If you’ve ever had a sluggish PC, you might have dropped into Task Manager only to see nothing alarming. CPU and RAM seem fine and no obvious processes were misbehaving. The next step, then, should be dropping into the Run dialog with a command and letting Windows spend a minute reporting exactly what’s going on. The tool generates solid information that will clue you in to whatever’s going on with your PC.
Performance Monitor has been part of Windows since Windows NT and you may know it as the thing with all the scrolling graphs. What you might have missed is that it ships with a built-in System Diagnostics report that collects 60 seconds of data to generate a full color-coded breakdown of your CPU, memory, disk, network, software config, and hardware state. It also offers up plain-English warnings and suggestions, and it all happens right on your machine.
How to run it
Hit Win + R and type perfmon /report
To get this great report, simply hit Win + R to open the Run dialog, then type perfmon /report. Hit Enter and Windows will open Performance Monitor and immediately start collecting data. You’ll see a progress bar (Collecting Data) run for about a minute, and you’ll want to just leave it be without multitasking on your PC, as that will get you better results.
Once that finishes, the report opens automatically inside Performance Monitor, but it’s also an HTML file saved locally to C:\PerfLogs\System\Diagnosticsso you can close and reopen it later without having to rerun the command.
If you get a permissions dialog, accept it. The tool needs elevated access to read some system counters.
The Diagnostic results section at the top uses a color-coded system, with green for checks that passed, yellow for warnings you might want to check out, and red for items that need your attention. THis is the fastest way to see if you have a real problem or just have a noisy background process.
Below that are two subsections. Basic System Checks will figure out what services are running, whether any devices are throwing errors, and whether security settings are misconfigured.
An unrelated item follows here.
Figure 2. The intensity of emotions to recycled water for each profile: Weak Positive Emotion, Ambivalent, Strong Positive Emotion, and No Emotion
The Performance section shows which processes were the top users of CPU, disk, network, and memory during that 60 seconds. You can find the process using up more resources than it should, even if Task Manager looks ok.
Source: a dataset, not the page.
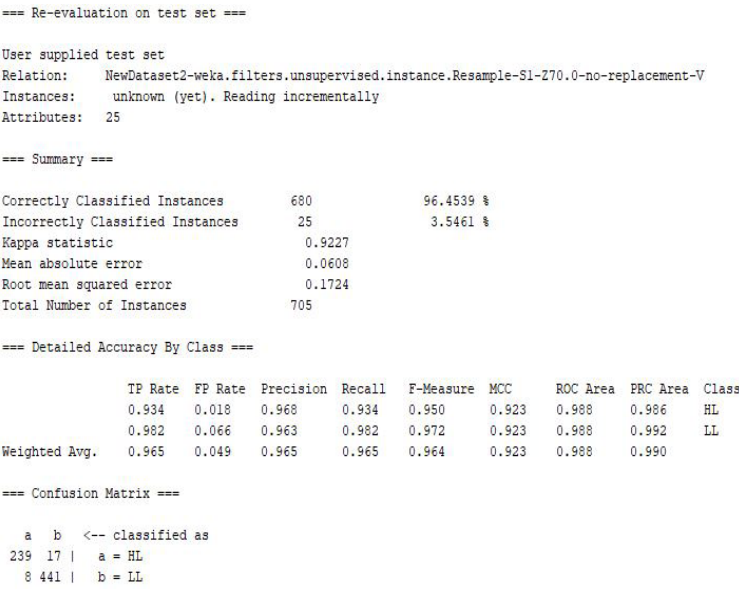
Figure 8: Logistic regression (LR) model for testing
What each section tells you
Software Configuration, Hardware Configuration, and the resource sections
Software Configuration covers your OS version, Security Center state, running services, and startup programs. If a service set to run at startup is causing problems, it shows up here. Hardware Configuration goes deeper: disk health, BIOS version, device states, and Windows Experience Index scores. If a driver is outdated or a device is in an error state, this is where it gets flagged.
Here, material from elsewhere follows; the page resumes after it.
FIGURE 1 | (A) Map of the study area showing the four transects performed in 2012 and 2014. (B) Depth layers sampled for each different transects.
The CPU section shows average processor time and processor queue length (threads waiting to run). Anything consistently above 2 per core suggests a bottleneck. The Memory section shows available RAM and pages per second; high pages/sec values mean the system is swapping memory to disk, which can tank performance. Disk covers read/write throughput and average response times. Network shows bytes in and out per adapter. Every flagged item links to Microsoft documentation for next steps, which can be more useful than it sounds.
Once you’ve figured out what’s going wrong, start with any red items in the Diagnostic Results section. Yellow warnings are worth investigating, but might not be the direct cause of any slowdowns.
For CPU issues, cross-reference the top process list with Task Manager’s Details tab to confirm the problem issue, then decide whether to disable (temporary fix) or uninstall (more permanent). Check whether pages/sec is consistently high, which could point to needing more RAM or having a memory-hungry process running unchecked. Look at the top disk processes to figure out the issue there. Disk slowdowns often come from a single backup agent or even an antivirus scanner.
Once you make those changes, run perfmon / report again and compare. The reports come with a timestamp, and older runs stay in C:\PerfLogs\System\Diagnosticsfor reference.
What perfmon /report won’t catch
There are still limits
This report is only a 60-second snapshot, so intermittent problems (like going to the mechanic, right?) that don’t happen to occur during the time period won’t show up in the report. It also doesn’t flag kernel-lever driver issues or deeper I/O problems; you’ll need Windows Performance Recorder for those.
If you want a historical view of crashes, failed updates, or application errors over time, run perfmon /rel to open Reliability Monitor instead. It can complement your Performance Monitor report when tracking down any issues on your PC.
It’s worth running before calling anything broken
Most of the time, troubleshooting a slow PC is a guessing game, where you disable apps on startup, reboot, and see if it feels better. That can take a lot of time (ask me how I know). Instead, perfmon /report gives you a structured, documented snapshot of your system in about a minute, with color-coded warnings and the names of what’s causing the issues. It’s been in there since before Windows 10, so it’s time to use it.